-- Start of Data to process --

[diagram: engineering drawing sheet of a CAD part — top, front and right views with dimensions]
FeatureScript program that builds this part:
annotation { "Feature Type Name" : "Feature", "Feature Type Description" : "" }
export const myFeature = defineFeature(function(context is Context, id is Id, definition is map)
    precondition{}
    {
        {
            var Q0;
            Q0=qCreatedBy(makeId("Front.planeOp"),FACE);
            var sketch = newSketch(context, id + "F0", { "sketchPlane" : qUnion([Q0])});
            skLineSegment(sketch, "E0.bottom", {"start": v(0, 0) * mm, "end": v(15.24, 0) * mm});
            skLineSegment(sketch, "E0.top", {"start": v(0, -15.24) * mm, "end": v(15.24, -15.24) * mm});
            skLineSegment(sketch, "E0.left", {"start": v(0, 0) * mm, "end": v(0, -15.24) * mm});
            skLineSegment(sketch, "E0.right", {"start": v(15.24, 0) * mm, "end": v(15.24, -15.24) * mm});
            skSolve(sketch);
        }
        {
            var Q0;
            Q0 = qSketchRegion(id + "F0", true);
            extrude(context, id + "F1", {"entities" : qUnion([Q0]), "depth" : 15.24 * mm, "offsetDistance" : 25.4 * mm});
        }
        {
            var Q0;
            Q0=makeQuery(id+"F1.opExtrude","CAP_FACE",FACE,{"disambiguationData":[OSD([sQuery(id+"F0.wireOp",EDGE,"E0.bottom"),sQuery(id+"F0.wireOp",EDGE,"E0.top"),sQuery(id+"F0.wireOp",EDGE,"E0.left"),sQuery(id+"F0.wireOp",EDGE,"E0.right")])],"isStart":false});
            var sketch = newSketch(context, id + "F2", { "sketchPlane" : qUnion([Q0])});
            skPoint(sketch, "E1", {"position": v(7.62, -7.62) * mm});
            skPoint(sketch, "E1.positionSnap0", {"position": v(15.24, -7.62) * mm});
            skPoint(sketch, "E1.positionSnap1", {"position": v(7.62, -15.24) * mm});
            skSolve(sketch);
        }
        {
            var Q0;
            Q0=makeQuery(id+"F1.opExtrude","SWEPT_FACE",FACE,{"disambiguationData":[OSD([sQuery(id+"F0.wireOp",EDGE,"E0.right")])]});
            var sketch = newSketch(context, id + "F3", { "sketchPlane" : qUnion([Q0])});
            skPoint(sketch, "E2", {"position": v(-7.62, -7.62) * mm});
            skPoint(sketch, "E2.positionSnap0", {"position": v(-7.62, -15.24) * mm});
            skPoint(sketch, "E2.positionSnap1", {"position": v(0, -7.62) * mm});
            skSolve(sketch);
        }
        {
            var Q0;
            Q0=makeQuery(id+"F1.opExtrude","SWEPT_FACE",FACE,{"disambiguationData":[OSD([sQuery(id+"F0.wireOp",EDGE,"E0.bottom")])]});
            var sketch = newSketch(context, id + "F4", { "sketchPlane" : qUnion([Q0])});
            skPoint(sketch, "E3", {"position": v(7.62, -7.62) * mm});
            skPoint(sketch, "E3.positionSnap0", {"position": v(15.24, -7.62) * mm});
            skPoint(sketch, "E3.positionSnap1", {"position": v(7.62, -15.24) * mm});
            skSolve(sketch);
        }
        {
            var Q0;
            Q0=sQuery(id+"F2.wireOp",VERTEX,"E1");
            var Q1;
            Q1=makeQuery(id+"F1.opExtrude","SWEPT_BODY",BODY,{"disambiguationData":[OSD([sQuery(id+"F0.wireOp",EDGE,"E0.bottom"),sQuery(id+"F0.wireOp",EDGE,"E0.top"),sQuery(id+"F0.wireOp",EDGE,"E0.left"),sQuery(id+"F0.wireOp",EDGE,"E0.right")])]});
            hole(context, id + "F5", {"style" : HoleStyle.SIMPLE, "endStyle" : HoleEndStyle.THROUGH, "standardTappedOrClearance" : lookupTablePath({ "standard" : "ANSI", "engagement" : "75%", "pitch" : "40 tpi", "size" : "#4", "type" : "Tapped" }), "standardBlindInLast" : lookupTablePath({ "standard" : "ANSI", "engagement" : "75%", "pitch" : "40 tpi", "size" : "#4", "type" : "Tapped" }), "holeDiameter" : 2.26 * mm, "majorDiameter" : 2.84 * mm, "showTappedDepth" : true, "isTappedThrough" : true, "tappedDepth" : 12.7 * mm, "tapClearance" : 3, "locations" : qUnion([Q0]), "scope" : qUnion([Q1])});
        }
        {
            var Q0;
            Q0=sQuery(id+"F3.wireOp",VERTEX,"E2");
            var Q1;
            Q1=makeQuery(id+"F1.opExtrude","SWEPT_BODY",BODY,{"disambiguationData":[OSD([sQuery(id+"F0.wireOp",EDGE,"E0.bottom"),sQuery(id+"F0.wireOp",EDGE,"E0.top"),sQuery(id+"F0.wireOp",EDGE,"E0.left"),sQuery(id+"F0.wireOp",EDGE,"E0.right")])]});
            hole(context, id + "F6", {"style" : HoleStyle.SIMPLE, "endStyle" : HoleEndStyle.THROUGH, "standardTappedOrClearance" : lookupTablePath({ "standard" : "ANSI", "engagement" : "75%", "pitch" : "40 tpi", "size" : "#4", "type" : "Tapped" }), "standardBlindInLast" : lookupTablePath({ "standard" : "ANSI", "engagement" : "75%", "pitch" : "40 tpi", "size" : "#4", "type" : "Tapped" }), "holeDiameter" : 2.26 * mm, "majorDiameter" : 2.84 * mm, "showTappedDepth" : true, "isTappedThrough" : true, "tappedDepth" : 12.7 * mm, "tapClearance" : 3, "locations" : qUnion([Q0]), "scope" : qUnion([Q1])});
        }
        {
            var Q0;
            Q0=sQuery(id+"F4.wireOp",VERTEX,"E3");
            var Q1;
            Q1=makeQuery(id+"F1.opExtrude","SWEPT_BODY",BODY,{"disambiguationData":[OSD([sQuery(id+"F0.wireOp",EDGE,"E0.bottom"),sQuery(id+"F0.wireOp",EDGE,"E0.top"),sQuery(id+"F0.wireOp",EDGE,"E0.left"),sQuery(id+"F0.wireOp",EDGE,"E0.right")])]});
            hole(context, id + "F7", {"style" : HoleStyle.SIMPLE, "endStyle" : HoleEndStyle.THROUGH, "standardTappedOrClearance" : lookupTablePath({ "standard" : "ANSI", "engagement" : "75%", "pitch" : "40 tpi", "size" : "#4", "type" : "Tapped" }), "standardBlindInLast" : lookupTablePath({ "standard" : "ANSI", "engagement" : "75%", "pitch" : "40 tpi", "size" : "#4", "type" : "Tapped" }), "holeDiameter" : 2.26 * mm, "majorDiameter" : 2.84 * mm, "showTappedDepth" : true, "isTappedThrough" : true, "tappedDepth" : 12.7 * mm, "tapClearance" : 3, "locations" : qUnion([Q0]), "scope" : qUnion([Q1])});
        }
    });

-- End of Data to process --

## Task details
Count how many lines in the listing above contain the string "part", and give only that number.

## The answer
2